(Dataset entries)
/---

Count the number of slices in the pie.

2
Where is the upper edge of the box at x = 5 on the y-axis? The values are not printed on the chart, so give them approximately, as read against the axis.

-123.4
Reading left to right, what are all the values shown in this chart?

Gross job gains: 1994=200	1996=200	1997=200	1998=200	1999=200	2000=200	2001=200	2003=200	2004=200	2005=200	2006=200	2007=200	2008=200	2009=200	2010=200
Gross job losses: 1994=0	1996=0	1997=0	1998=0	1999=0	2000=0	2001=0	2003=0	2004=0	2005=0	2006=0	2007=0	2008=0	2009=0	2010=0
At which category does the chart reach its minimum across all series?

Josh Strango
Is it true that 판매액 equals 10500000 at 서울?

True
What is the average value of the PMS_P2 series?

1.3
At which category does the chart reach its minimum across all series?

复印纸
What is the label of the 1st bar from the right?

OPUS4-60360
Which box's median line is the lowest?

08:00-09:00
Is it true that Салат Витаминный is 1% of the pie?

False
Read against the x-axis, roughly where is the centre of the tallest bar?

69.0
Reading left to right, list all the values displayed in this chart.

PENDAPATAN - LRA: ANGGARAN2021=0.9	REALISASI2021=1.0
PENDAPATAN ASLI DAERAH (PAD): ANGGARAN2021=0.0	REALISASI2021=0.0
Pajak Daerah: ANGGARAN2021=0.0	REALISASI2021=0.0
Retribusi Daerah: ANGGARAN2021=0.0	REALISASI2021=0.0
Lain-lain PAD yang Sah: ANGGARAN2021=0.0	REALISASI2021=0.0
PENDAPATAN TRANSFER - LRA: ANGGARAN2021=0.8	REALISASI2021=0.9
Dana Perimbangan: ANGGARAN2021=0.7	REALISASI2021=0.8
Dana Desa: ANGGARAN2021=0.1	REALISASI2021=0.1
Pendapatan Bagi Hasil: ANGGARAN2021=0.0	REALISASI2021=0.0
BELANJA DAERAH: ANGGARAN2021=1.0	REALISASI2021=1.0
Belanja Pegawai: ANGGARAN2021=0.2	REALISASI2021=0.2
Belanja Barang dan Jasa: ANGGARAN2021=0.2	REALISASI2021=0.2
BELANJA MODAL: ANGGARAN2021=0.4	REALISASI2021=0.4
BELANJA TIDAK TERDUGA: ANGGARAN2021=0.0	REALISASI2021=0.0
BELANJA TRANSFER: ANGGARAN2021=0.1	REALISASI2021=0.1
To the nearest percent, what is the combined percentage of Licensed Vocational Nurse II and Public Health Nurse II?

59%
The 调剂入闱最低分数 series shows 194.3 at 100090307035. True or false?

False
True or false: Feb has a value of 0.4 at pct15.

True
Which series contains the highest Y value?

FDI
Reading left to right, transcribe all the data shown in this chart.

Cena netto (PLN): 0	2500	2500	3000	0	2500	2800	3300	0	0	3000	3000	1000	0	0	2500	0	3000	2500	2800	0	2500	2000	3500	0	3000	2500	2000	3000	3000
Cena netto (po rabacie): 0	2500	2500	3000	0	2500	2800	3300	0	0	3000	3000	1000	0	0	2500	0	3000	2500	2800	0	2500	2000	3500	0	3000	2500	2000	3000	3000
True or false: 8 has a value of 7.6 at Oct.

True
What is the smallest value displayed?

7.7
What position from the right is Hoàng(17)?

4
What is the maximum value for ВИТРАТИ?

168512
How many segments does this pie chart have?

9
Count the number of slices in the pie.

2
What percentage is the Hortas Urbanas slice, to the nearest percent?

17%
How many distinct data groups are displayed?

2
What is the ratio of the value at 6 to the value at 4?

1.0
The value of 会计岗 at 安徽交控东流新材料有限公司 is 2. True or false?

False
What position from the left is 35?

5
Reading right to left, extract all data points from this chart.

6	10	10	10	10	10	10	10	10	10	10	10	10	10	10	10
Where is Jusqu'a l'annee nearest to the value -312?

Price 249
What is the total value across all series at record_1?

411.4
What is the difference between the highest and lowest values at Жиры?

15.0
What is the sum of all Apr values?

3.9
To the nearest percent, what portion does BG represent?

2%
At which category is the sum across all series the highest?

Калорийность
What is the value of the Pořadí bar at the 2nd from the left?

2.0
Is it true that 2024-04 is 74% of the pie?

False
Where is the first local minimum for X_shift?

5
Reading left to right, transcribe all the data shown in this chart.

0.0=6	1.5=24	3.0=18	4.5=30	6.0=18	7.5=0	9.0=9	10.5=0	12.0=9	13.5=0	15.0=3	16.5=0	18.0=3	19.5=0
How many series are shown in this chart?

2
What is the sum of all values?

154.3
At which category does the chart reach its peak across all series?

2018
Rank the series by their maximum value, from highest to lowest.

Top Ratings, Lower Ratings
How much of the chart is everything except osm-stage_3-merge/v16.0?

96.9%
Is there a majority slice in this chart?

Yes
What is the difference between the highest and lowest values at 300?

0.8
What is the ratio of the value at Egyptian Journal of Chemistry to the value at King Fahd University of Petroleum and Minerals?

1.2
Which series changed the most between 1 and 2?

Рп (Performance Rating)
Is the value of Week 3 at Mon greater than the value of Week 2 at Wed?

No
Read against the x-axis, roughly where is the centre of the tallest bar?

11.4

\---

• _Requirement_
Rewrite all of the material above as a numbered list, one line per item, and leave out the blank lines.

• _Result for this exercise_
1. Count the number of slices in the pie.
2. 2
3. Where is the upper edge of the box at x = 5 on the y-axis? The values are not printed on the chart, so give them approximately, as read against the axis.
4. -123.4
5. Reading left to right, what are all the values shown in this chart?
6. Gross job gains: 1994=200	1996=200	1997=200	1998=200	1999=200	2000=200	2001=200	2003=200	2004=200	2005=200	2006=200	2007=200	2008=200	2009=200	2010=200
7. Gross job losses: 1994=0	1996=0	1997=0	1998=0	1999=0	2000=0	2001=0	2003=0	2004=0	2005=0	2006=0	2007=0	2008=0	2009=0	2010=0
8. At which category does the chart reach its minimum across all series?
9. Josh Strango
10. Is it true that 판매액 equals 10500000 at 서울?
11. True
12. What is the average value of the PMS_P2 series?
13. 1.3
14. At which category does the chart reach its minimum across all series?
15. 复印纸
16. What is the label of the 1st bar from the right?
17. OPUS4-60360
18. Which box's median line is the lowest?
19. 08:00-09:00
20. Is it true that Салат Витаминный is 1% of the pie?
21. False
22. Read against the x-axis, roughly where is the centre of the tallest bar?
23. 69.0
24. Reading left to right, list all the values displayed in this chart.
25. PENDAPATAN - LRA: ANGGARAN2021=0.9	REALISASI2021=1.0
26. PENDAPATAN ASLI DAERAH (PAD): ANGGARAN2021=0.0	REALISASI2021=0.0
27. Pajak Daerah: ANGGARAN2021=0.0	REALISASI2021=0.0
28. Retribusi Daerah: ANGGARAN2021=0.0	REALISASI2021=0.0
29. Lain-lain PAD yang Sah: ANGGARAN2021=0.0	REALISASI2021=0.0
30. PENDAPATAN TRANSFER - LRA: ANGGARAN2021=0.8	REALISASI2021=0.9
31. Dana Perimbangan: ANGGARAN2021=0.7	REALISASI2021=0.8
32. Dana Desa: ANGGARAN2021=0.1	REALISASI2021=0.1
33. Pendapatan Bagi Hasil: ANGGARAN2021=0.0	REALISASI2021=0.0
34. BELANJA DAERAH: ANGGARAN2021=1.0	REALISASI2021=1.0
35. Belanja Pegawai: ANGGARAN2021=0.2	REALISASI2021=0.2
36. Belanja Barang dan Jasa: ANGGARAN2021=0.2	REALISASI2021=0.2
37. BELANJA MODAL: ANGGARAN2021=0.4	REALISASI2021=0.4
38. BELANJA TIDAK TERDUGA: ANGGARAN2021=0.0	REALISASI2021=0.0
39. BELANJA TRANSFER: ANGGARAN2021=0.1	REALISASI2021=0.1
40. To the nearest percent, what is the combined percentage of Licensed Vocational Nurse II and Public Health Nurse II?
41. 59%
42. The 调剂入闱最低分数 series shows 194.3 at 100090307035. True or false?
43. False
44. True or false: Feb has a value of 0.4 at pct15.
45. True
46. Which series contains the highest Y value?
47. FDI
48. Reading left to right, transcribe all the data shown in this chart.
49. Cena netto (PLN): 0	2500	2500	3000	0	2500	2800	3300	0	0	3000	3000	1000	0	0	2500	0	3000	2500	2800	0	2500	2000	3500	0	3000	2500	2000	3000	3000
50. Cena netto (po rabacie): 0	2500	2500	3000	0	2500	2800	3300	0	0	3000	3000	1000	0	0	2500	0	3000	2500	2800	0	2500	2000	3500	0	3000	2500	2000	3000	3000
51. True or false: 8 has a value of 7.6 at Oct.
52. True
53. What is the smallest value displayed?
54. 7.7
55. What position from the right is Hoàng(17)?
56. 4
57. What is the maximum value for ВИТРАТИ?
58. 168512
59. How many segments does this pie chart have?
60. 9
61. Count the number of slices in the pie.
62. 2
63. What percentage is the Hortas Urbanas slice, to the nearest percent?
64. 17%
65. How many distinct data groups are displayed?
66. 2
67. What is the ratio of the value at 6 to the value at 4?
68. 1.0
69. The value of 会计岗 at 安徽交控东流新材料有限公司 is 2. True or false?
70. False
71. What position from the left is 35?
72. 5
73. Reading right to left, extract all data points from this chart.
74. 6	10	10	10	10	10	10	10	10	10	10	10	10	10	10	10
75. Where is Jusqu'a l'annee nearest to the value -312?
76. Price 249
77. What is the total value across all series at record_1?
78. 411.4
79. What is the difference between the highest and lowest values at Жиры?
80. 15.0
81. What is the sum of all Apr values?
82. 3.9
83. To the nearest percent, what portion does BG represent?
84. 2%
85. At which category is the sum across all series the highest?
86. Калорийность
87. What is the value of the Pořadí bar at the 2nd from the left?
88. 2.0
89. Is it true that 2024-04 is 74% of the pie?
90. False
91. Where is the first local minimum for X_shift?
92. 5
93. Reading left to right, transcribe all the data shown in this chart.
94. 0.0=6	1.5=24	3.0=18	4.5=30	6.0=18	7.5=0	9.0=9	10.5=0	12.0=9	13.5=0	15.0=3	16.5=0	18.0=3	19.5=0
95. How many series are shown in this chart?
96. 2
97. What is the sum of all values?
98. 154.3
99. At which category does the chart reach its peak across all series?
100. 2018
101. Rank the series by their maximum value, from highest to lowest.
102. Top Ratings, Lower Ratings
103. How much of the chart is everything except osm-stage_3-merge/v16.0?
104. 96.9%
105. Is there a majority slice in this chart?
106. Yes
107. What is the difference between the highest and lowest values at 300?
108. 0.8
109. What is the ratio of the value at Egyptian Journal of Chemistry to the value at King Fahd University of Petroleum and Minerals?
110. 1.2
111. Which series changed the most between 1 and 2?
112. Рп (Performance Rating)
113. Is the value of Week 3 at Mon greater than the value of Week 2 at Wed?
114. No
115. Read against the x-axis, roughly where is the centre of the tallest bar?
116. 11.4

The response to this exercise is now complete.